That experience started when Stills, coming off a nearly two-year world tour with day-job band Crosby, Stills and Nash, wanted to explore something bluesier for his next project; that or maybe he was just tired of playing "Our House" every night.
Wanting to recreate the vibe of the legendary 1968 ad-hoc record Super Session that found keyboardist Al Kooper collaborating with guitarists Stills on one side and Michael Bloomfield on the other, Stills reached out to Goldberg (ex-Electric Flag) who had played on a couple of that effort's tracks about a similar project.

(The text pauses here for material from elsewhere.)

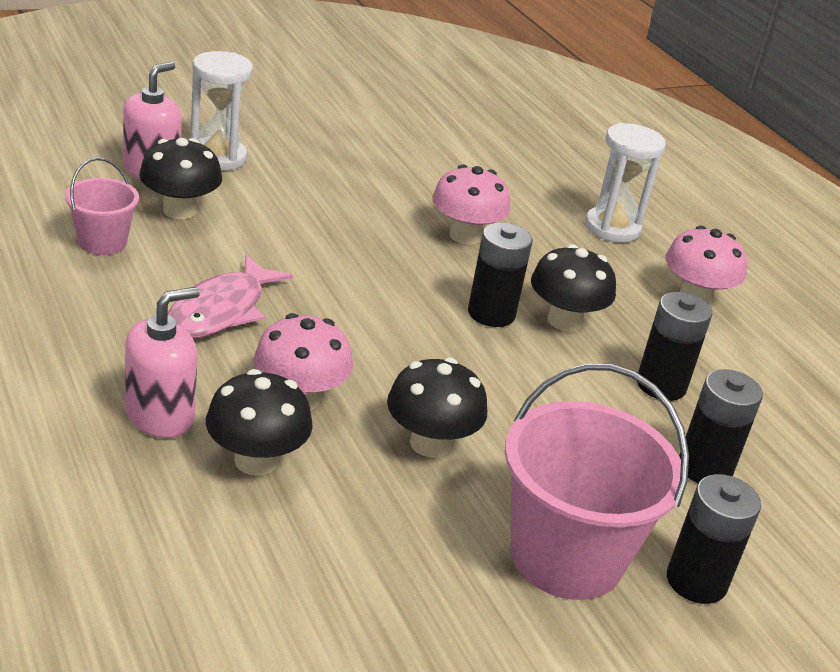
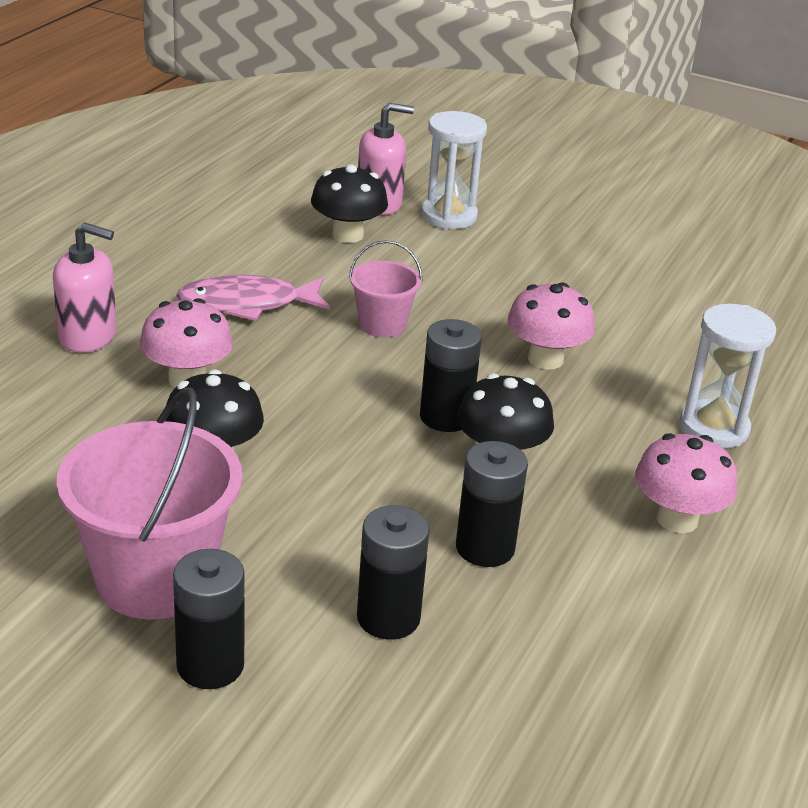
camera: 55 degrees right, 0 degrees up
pink bucket [65,157,139,255] -> pink bucket moved to [349,240,423,337]
black mushroom [206,369,313,476] -> none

It was Goldberg who suggested Shepherd as the other axe hero, and it turns out that Stills has already met and jammed with the younger player at parties hosted by Indianapolis Colts owner Jim Irsay.
Adding CSN bassist Kevin McCormick and Shepherd's drummer Chris Layton (ex-Double Trouble, Arc Angels) to the mix, the quintet cut Can't Get Enough in just seven days.
"Stephen and Barry had started writing some songs before I joined up. Not everybody is compatible when it comes to writing, but we were and thankfully the process was pretty effortless," Shepherd offers. "And nobody wanted to overthink anything or put the songs under the microscope."
As a result, the tracks were laid down with minimal takes, overdubbing, and fixing.
The record features a mixture of originals by the trio ("Don't Want Lies," "Only Tear Drops Fall," the title track), and blues covers (Muddy Waters' "Honey Bee," Elmore James' "Talk to Me Baby"). But more interesting (and surprising) are the Rides interpretations of rock numbers like Iggy and the Stooges' "Search and Destroy," Neil Young's "Rockin' in the Free World," and Stills' own "Word Game."
Shepherd explains how he became "the world's forgotten boy" for a while with Iggy Pop's proto-punk classic.
"The producer, Jerry Harrison [ex-Talking Heads] suggested it. He has a knack for coming up with interesting covers songs that on the surface make people scratch their heads," Shepherd notes, adding that both Stills and Goldberg were "resistant at first" to tackle the tune.
"But we humored Jerry and figured the worst thing that could happen was that we lost an hour and a half of studio time," he continues. "But it was cool how it turned out."